In the 1960s and ‘70s, county social services departments advised welfare recipients — especially African-American women — to submit to sterilization in order to maintain their benefits. Doctors in Greenville and Charlotte were especially aggressive in the tactic, according to Elizabeth Haddix, staff attorney at the Center for Civil Rights.
“With a state-sanctioned statutory eugenics scheme still thriving in those years, some in the medical establishment apparently saw no ethical problem with this practice, despite their patients’ lack of understanding of what was being done to their bodies in the name of ‘social welfare,’” she wrote in a blog for N.C. Policy Watch. “Because the sterilizations proceeded without the Eugenics Board’s formal approval, there are no records of them in the (Department of Administration) files, and these victims’ claims are being denied.”
Females made up 85 percent of sterilization victims in North Carolina.

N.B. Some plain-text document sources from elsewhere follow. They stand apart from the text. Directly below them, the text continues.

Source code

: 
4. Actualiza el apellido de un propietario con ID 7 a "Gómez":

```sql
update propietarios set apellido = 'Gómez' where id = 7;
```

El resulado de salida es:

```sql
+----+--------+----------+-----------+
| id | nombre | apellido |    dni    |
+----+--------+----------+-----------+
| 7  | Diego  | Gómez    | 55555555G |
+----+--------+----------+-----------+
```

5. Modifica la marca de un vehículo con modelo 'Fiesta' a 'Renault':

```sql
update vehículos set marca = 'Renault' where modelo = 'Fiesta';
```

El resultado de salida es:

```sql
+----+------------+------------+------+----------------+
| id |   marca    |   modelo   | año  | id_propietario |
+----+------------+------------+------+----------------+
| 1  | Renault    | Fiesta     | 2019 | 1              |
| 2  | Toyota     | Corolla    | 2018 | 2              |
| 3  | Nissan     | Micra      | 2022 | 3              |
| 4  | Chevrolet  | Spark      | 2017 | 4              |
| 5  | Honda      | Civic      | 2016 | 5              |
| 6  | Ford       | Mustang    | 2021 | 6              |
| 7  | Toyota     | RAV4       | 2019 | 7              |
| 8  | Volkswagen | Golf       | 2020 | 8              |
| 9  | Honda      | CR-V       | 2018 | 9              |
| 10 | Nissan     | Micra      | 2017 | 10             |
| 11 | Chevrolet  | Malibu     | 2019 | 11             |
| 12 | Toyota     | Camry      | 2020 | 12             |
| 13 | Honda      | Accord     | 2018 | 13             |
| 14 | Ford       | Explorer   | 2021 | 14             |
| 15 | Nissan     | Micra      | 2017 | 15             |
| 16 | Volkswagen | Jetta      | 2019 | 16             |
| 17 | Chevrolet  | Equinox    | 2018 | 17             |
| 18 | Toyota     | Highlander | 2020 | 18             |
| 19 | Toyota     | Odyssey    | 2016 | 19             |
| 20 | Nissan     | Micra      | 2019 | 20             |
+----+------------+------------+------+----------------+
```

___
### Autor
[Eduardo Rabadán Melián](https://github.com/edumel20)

Blacks and Native Americans made up 40 percent, according to the 2012 Governor’s Eugenics Compensation Task Force.
Lawmakers set aside $10 million in compensation for victims of the state’s eugenics program, which operated from 1929-74 and sterilized more than 7,600 people. An estimated 1,800 eugenics victims are still alive.
Victims advocates and the N.C. NAACP urged fan extension of the application deadline to June 30, 2015 and remove the eligibility requirement for victims to be alive as of June 30, 2013. Neither happened.
The compensation payout is scheduled for June 30, 2015.